What’s the title of your show?
Midnight at the Boar’s Head

Where is it playing, on what dates and at what times?
The Hurly Burly
20th May (6.30 & 9.00pm)
22nd May (9.30pm)
+ FREE live music, theatre and poetry before and after Sunday 20th shows (from 1pm)
+ ‘Devising Shakespeare’ public workshop, 23rd May, 4-7pm.
What is it about?
The Boar’s Head was Shakespeare’s favourite pub. We’ve brought it to life and filled it with an array of colourful characters. Some of them you’d expect to find there, propping up the bar; Prince Hal and Falstaff are front-men of the pub band, for example. But others we have relocated from across Shakespeare’s complete works.
The result is a foot-stomping, ale-swilling adventure about friendship and camaraderie, war and responsibility, love and loss, drinking and drunkenness.
And the entire piece is driven by live folk music. Fine Chisel’s four multi-instrumentalist storytellers not only play all the characters, they also perform beer-fuelled sea shanties, close-harmony working songs and haunting funeral odes.
What is new and different about it?
It’s a brand new devised piece, with all original music. But every word, spoken and sung, is Shakespeare’s.
It’s the first time Fine Chisel have applied our folk sound and handmade storytelling style to existing text.
Audience members will be required to fire party poppers and silly string.
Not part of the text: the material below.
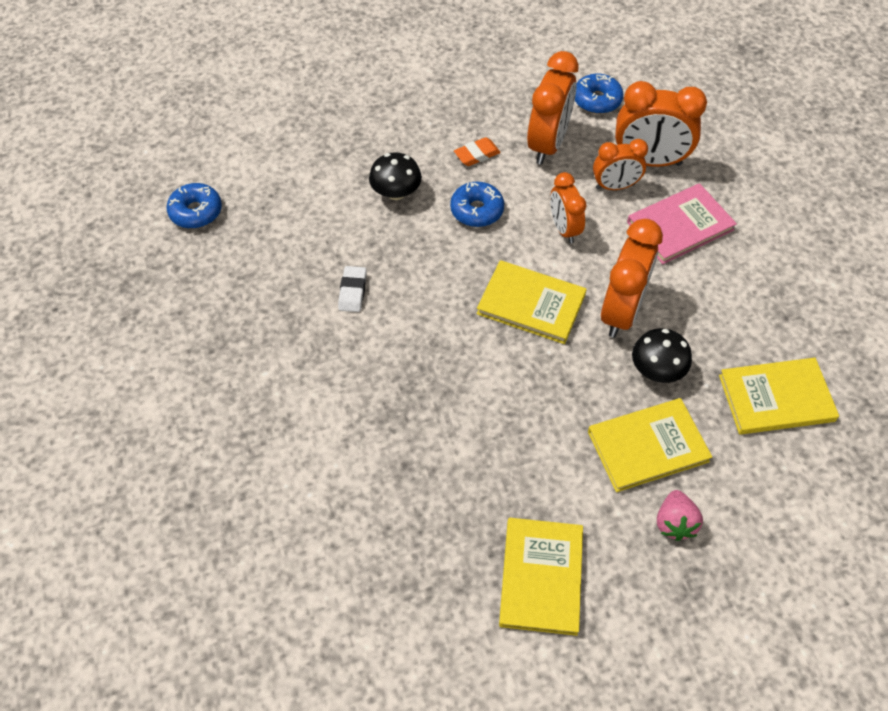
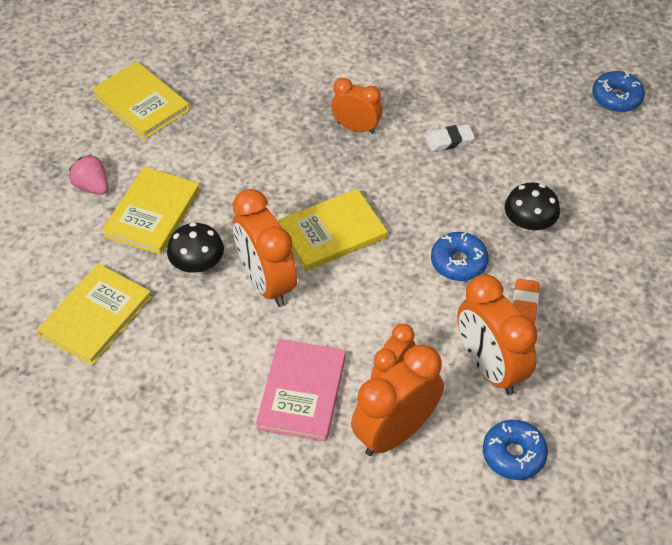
camera: 130 degrees right, 5 degrees down
(352, 291) = (449, 140): white eraser -> white eraser turned 60 degrees counterclockwise
(564, 229) = (382, 306): orange clock -> orange clock (356, 128)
And there’s a strong likelihood you’ll get a free beer.
What would one of your rehearsals look at sound like?
We shout to each other over the bedlam, ‘Do you think they did this in the original production of Henry V?’ as we fire confetti cannons and balloons across the room.
The four of us stand in a circle, often around a pot of tea, with our instruments (normally guitar, mandolin, cello and double bass), practicing harmonies.
‘Do you think that looks like a nose?’ one of us asks, as we paint lipstick on a puppet-pintglass.
‘What if Caliban wandered into the bar?’ we muse, before remembering that we have three days to re-rehearse the show before our Brighton Fringe dates. ‘We’ll save that for Edinburgh, then’.
What’s the story behind the show’s appearance here? How did it come about?
‘Midnight at the Boar’s Head’ was originally commissioned and produced by Theatre Royal Bath for their Shakespeare Unplugged Festival in February. They believed that our live music-led style could encourage new audiences to get excited about Shakespeare. And, after some brilliant feedback on our work-in-progress performances in Bath (from the RSC, amongst others), we decided to take the piece on and develop it into a summer festival show.
We’re now working on a brand new piece called ‘Unplugged’, based on a small town pub’s Open Mic night. That piece will premiere in Edinburgh in August, alongside a run of ‘Midnight at the Boar’s Head’. We’re then planning a tour of pub venues for both shows in 2013.
What’s your favourite theatre show ever (excluding your own) and why?
The two pieces that have had the strongest influence on Fine Chisel’s recent work are actually both performing at Brighton Fringe: ‘The Strange Undoing of Prudencia Hart’ by David Greig/National Theatre of Scotland, and Little Bulb’s ‘Operation Greenfield’. Both of these shows feature live bands. In fact, they both feature musicians as central characters, which allows for a really thorough blend of musicianship and storytelling (something we’re always trying to achieve).
‘The Strange Undoing of Prudencia Hart’ is a beautiful, haunting, deceptively simple folk story told through very clever (and often hilarious) verse and brilliant live music.
‘Operation Greenfield’ is a tender, wonderfully quirky exploration of the awkwardness of youth. All of Fine Chisel grew up playing in bands, drinking squash and gigging in village halls… so it feels very close to home.